Selasa, 29 November 2011

Ayo Menulis!!!


Kini aku kembali pada rutinitasku sebagai seorang mahasiswa, menuntut ilmu tentunya. Jika aku melihat kembali perjalananku sampai sekarang, ternyata banyak sekali hal yang telah aku lalui. Diantara banyak hal itu, tentu ada yang membekas dalam ingatan dan tidak sedikit yang terlupakan begitu saja. Begitu juga dalam kehidupanku. Setelah mengamati berbagai hal yang terjadi, ada satu hal yang membuat perubahan dalam hidupku. Menulis, ya menulis. Dengan menulis akhirnya aku bisa mengunjungi Universitas Pendidikan Indonesia (UPI), Universitas Sultan Ageng Tirtayasa, (Untirta), Institut Pertanian Bogor (IPB) dan Universitas lainnya sewaktu SMA. Dengan menulis juga aku bisa mengunjungi beberapa tempat eksotis di Indonesia, bisa bertemu banyak orang hebat dan tentunya mendapat pengalaman yang berharga.

Menulis adalah tentang menceritakan "aku" di masa depan. Kita tidak tahu sampai berapa lama lagi akan hidup di dunia ini. Dengan asumsi normal, maka sekarang aku sudah menjalani sepertiga perjalanan hidup di dunia. Ada beberapa harapan yang ingin aku wujudkan, salah satunya adalah menjadi orang yang dikenang setelah kematiannya.
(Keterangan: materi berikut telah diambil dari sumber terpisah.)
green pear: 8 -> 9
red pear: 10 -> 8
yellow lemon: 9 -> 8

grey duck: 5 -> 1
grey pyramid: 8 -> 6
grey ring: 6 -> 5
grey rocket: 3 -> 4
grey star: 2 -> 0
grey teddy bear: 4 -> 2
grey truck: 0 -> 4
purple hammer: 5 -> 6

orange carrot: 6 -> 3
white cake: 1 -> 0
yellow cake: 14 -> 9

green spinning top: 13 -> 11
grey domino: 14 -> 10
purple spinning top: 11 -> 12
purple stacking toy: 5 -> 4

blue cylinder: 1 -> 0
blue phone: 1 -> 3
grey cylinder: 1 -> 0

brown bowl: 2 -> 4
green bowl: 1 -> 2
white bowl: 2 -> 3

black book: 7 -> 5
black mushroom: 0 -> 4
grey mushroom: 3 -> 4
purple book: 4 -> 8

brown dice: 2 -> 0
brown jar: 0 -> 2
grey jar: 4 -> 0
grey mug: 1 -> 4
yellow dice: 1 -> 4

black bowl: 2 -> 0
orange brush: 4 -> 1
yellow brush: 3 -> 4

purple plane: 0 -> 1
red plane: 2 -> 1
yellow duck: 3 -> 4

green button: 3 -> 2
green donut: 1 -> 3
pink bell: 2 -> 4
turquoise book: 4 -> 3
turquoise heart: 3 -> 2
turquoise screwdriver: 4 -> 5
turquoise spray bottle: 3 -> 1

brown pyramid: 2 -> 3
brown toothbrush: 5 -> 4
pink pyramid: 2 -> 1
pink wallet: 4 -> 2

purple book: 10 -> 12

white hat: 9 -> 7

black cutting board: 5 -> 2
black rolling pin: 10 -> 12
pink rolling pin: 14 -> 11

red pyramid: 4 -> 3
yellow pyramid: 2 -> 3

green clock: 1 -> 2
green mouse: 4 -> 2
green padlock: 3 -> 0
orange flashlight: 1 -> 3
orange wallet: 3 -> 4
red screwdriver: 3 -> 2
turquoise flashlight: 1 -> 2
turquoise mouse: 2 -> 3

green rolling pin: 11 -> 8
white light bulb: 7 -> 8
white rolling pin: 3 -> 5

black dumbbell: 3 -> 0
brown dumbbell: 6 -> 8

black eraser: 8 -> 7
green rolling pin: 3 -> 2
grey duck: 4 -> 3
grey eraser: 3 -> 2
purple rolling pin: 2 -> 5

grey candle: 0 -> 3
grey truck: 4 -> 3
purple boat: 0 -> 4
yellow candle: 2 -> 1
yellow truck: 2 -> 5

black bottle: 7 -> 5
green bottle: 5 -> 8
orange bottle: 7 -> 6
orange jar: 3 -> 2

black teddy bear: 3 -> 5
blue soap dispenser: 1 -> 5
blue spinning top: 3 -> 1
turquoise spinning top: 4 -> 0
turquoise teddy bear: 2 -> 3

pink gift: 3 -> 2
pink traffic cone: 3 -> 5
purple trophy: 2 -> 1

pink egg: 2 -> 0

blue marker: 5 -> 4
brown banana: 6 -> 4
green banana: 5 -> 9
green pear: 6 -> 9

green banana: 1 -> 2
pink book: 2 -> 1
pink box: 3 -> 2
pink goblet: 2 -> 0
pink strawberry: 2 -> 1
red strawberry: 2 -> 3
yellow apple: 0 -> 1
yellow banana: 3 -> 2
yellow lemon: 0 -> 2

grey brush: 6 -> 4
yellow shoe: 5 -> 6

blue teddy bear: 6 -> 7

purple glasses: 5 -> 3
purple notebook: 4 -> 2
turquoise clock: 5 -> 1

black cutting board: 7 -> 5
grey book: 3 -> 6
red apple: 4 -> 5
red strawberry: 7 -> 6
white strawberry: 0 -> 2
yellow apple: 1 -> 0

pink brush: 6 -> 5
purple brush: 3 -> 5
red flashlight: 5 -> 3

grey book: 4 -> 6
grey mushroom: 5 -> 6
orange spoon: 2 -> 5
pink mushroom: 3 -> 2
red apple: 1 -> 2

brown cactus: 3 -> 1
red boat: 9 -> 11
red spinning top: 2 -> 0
Banyak jalan yang bisa di tempuh tentunya, menjadi orang terkaya di dunia, menjadi orang paling berpengaruh, menjadi seorang presiden, menjadi legenda sepakbola, pemain musik legendaris, dan masih banyak lagi hal yang bisa dilakukan agar menjadi orang yang tersimpan dalam kenangan. Saat aku melihat kedalam diriku, satu hal yang muncul adalah aku harus menjadi penulis. Sebuah pemikiran normatif yang kini menjadi salah satu pelita dalam hidupku. Sebagai makhluk mikrokosmos, manusia berperan besar dalam mengubah dunia dan lingkungan di sekitarnya melalui pikiran. Kita tidak dapat menapikan sumbangsih pikiran yang dapat membawa perubahan besar pada dunia ini. Perkembangan teknologi, Ilmu pengetahuan menjadi salah satu indikator besarnya pengaruh pemikiran pada dunia ini. dan coba tebak apa yang dilakukan orang-orang besar-yang mengubah dunia-terhadap ide mereka, mereka mendokumentasikannya melalui tulisan. Oleh karena itu, walaupun sudah terlampau waktu yang sangat jauh, ide-ide mereka tetap ada sampai sekarang dan terus dikembangkan oleh generasi selanjutnya.

Seperti halnya orang-orang besar yang saya singgung di atas. Setiap dari kita adalah orang yang mempunyai ide dan pemikiran yang besar. Hanya terkadang kita tidak mewujudkan ide tersebut dan tidak juga mencoba untuk mepublikasikan atau menuliskannya. Ide yang kita punya hanya akan menjadi buah pikiran jika tidak kita tuangkan dalam sebuah tulisan. Tidak mudah memang menuangkan apa yang ada dalam pikiran kita kedalam sebuah tulisan yang runut dan logis, sehingga mampu dipahami setiap orang yang membaca. Saya hanya ingin mengajak, mari kita mencoba menuliskan setiap ide yang kita punya.

Menulis merupakan sinergitas antara otak kiri dan kanan, setidaknya begitu kata para ahli. Ketika akan menuangkan ide dalam tulisan, terkadang kita terpaku pada pemikiran tentang urutan, bahasa, logika paragraf, penempatan titik atau koma, baku atau tidak, dan segala macam pikiran yang akhirnya membuat kita malas dan enggan untuk menulis. Berimajinasilah, gunakan otak kanan, tuangkan semua yang ada dalam pikiran. Setelah semuanya tertuangkan, baru kita gunakan otak kiri kita, kita analisis kesesuaian antar paragraf, struktur kalimat, tata bahasa, dan pemaparan ide kita. Lihatlah apa yang akan Anda rasakan ketika berhasil menyelesaikan sebuah tulisan. Ada rasa bangga, bahagia, haru, tenang karena Anda berhasil mengeluarkan segala ide, pikiran, penat, kekesalan, kegalauan, dan hal lain yang ada dalam pikiran Anda.

Akhirnya sebagai penutup, saya ingin menyampaikan sebuah pesan dari para penulis andal, "untuk pandai menulis kuncinya cuma tiga, yaitu menulis, menulis, dan menulis." Mari menceritakan "Aku" di masa depan!